Earlier this month, City Council began hearings on Mayor Jim Kenney’s proposed city budget. The economic crisis spawned by the virus has left less revenue for the government at all levels. However, thanks to President Joe Biden’s stimulus package, Philadelphia will avoid bruising layoffs and steep budget cuts that otherwise would have been necessary to deal with the shortfall in revenue. Still, we should not breathe easy. This budget should be used as an opportunity to learn from the lessons of the COVID-19 crisis.

We need to double down on the investments to help the entire city recover. We also need to embrace the efficiencies created in response to COVID-19. Finally, we must be frank about what is not working and change course to avoid going back to an unfair “normal.” The upcoming budget process is a time to have all those conversations. Here are my priorities for the next city budget.

Reducing poverty

Prior to the pandemic, I cochaired the Special Committee on Poverty Reduction and Prevention. We launched a public-private partnership to dramatically reduce poverty in Philadelphia. The COVID-19 economic collapse revealed just how desperate the situation is for many city residents, especially those already living in poverty or just on the edge of it. We must double down on our anti-poverty efforts. We must stay focused on direct assistance to people who have yet to obtain access to a myriad of federal, state, and local relief programs. Additionally, we need to promote policies that create and expand rental vouchers, basic income, and job training stipends. The COVID-19 stimulus bills reduced poverty by giving people direct payments, especially children and families in the American Rescue Plan. Our anti-poverty investments must continue to focus on people, not programs.

Public safety

The COVID-19 crisis has highlighted long-term public safety challenges, including an alarming increase in gun violence. Hopelessness is a major contributor to violence. The first step toward hope is making sure our residents and neighborhoods do not feel abandoned. City departments must be held accountable for doing their jobs at a basic level. We must reduce blight, pick up trash, invest in small businesses, and provide clean public spaces for all our residents. All these things are the responsibility of the local government, and there must be accountability when government fails.

» READ MORE: Kenney’s budget would use stimulus money to cut taxes and return Philly to pre-pandemic spending

Neighborhood investment

Businesses were devastated by the shutdown. That is why I fought for a $400 million investment aimed at Black-owned businesses and other communities hit hardest by COVID-19. We need new investments, not just downtown but in neighborhood-based housing, infrastructure, local commercial corridors, and job training.

Access to government

Another lesson from COVID-19 was the need for the government to effectively communicate with the public. This is doubly true for immigrant and non-English-speaking residents, who prior to COVID-19 had limited access to technology and now will need more than ever. Unfortunately, that did not always happen during the pandemic. Each city department must provide an update on what they are doing to achieve access to services, including language access.

COVID-19 efficiencies

The economic downturn caused by the COVID-19 pandemic required painful cuts during last year’s budget process. I am eager to restore many of these funding cuts. However, the pandemic-era budgets also contained significant savings and department efficiencies that should be identified and preserved as we realign funding priorities for a more equitable new normal.
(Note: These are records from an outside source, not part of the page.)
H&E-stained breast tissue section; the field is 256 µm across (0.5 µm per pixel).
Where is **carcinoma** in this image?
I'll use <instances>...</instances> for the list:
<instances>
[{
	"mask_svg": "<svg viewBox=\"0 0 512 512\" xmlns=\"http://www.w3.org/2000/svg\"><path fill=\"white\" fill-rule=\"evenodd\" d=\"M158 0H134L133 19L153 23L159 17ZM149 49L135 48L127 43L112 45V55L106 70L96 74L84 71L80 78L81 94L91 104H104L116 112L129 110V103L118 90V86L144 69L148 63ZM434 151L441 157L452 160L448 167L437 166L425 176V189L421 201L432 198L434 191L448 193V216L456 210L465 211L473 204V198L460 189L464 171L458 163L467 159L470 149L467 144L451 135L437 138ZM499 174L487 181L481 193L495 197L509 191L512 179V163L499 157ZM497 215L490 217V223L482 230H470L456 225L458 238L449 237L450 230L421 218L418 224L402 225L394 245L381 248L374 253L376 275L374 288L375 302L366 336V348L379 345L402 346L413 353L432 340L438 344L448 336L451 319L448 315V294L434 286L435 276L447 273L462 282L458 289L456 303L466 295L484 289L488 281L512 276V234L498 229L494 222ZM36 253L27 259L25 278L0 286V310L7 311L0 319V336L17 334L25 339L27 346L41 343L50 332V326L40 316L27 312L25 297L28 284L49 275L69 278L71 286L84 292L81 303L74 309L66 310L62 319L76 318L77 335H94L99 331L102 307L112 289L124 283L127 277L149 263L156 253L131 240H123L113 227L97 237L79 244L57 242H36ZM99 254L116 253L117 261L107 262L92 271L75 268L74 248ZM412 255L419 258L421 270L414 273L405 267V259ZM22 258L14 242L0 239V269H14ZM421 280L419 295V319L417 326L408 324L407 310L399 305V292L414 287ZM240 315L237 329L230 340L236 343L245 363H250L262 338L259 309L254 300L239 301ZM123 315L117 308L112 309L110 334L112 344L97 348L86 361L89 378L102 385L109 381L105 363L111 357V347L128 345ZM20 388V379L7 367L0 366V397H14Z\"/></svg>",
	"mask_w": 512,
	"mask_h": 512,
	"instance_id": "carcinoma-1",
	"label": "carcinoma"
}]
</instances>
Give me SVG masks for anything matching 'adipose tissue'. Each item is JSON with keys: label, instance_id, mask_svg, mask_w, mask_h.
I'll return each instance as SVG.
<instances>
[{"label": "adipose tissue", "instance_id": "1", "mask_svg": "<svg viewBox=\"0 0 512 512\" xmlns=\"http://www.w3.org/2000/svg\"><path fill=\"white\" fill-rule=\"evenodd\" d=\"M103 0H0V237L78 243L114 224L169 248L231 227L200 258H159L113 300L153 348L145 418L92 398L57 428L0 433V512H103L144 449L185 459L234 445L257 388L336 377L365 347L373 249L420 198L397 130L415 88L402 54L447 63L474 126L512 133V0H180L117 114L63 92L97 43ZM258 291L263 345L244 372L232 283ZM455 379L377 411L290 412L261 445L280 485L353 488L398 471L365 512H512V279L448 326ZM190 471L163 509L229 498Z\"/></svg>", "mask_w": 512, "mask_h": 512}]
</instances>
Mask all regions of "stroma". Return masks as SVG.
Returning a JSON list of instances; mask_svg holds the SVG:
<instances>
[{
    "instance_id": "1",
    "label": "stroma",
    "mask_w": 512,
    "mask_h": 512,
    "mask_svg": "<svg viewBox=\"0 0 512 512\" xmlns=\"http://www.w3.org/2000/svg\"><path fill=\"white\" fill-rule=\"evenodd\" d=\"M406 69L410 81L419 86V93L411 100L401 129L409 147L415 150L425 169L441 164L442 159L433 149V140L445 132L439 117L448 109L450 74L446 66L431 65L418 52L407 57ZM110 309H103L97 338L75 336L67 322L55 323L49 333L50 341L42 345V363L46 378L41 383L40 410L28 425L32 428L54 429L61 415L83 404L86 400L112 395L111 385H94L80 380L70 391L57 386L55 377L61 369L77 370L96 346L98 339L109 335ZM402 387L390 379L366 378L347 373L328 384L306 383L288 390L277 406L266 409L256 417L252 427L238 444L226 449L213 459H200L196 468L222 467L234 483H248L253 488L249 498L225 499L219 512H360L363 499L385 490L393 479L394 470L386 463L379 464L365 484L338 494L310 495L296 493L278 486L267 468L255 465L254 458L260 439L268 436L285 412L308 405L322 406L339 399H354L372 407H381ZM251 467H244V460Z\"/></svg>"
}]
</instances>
This second COVID-19 budget offers the opportunity to identify efficiencies and waste revealed by the pandemic, so we can make investments in people and neighborhoods.

Equity and accountability

Mayor Kenney has repeatedly said that his budget decisions are driven by equity. This is a wonderful statement of principles. However, the rhetoric does not always match the reality. For example, the city’s Health Department is moving ahead with building a health center in my district but has selected a location that is opposed by most neighborhood organizations in the area. Residents want a more transit-oriented site with greater accessibility to the public. Their concerns have thus far fallen on deaf ears. I plan to ask the administration about this project as well as other policies where “equity” is the stated goal but not the likely outcome.

» READ MORE: Who decides Philly’s budget? Here’s how the process works.

Let’s not mince words: The COVID-19 pandemic devastated Philadelphia. We lost thousands of our residents to the virus, and the economic shutdown caused a lot of additional pain for many others. We may not truly recover for years to come. That is why we cannot waste this opportunity. We should not ignore the lessons that we learned during this pandemic.

I will keep working as City Council Appropriations Committee chair to make sure that our pandemic response is equitable, responsible, and reflective of community needs, and with unprecedented federal investment on the way, we cannot miss this opportunity for bold action. A “safe” budget is not good enough.

Maria Quiñones-Sánchez represents the 7th District in Philadelphia City Council and chair of the Appropriations Committee.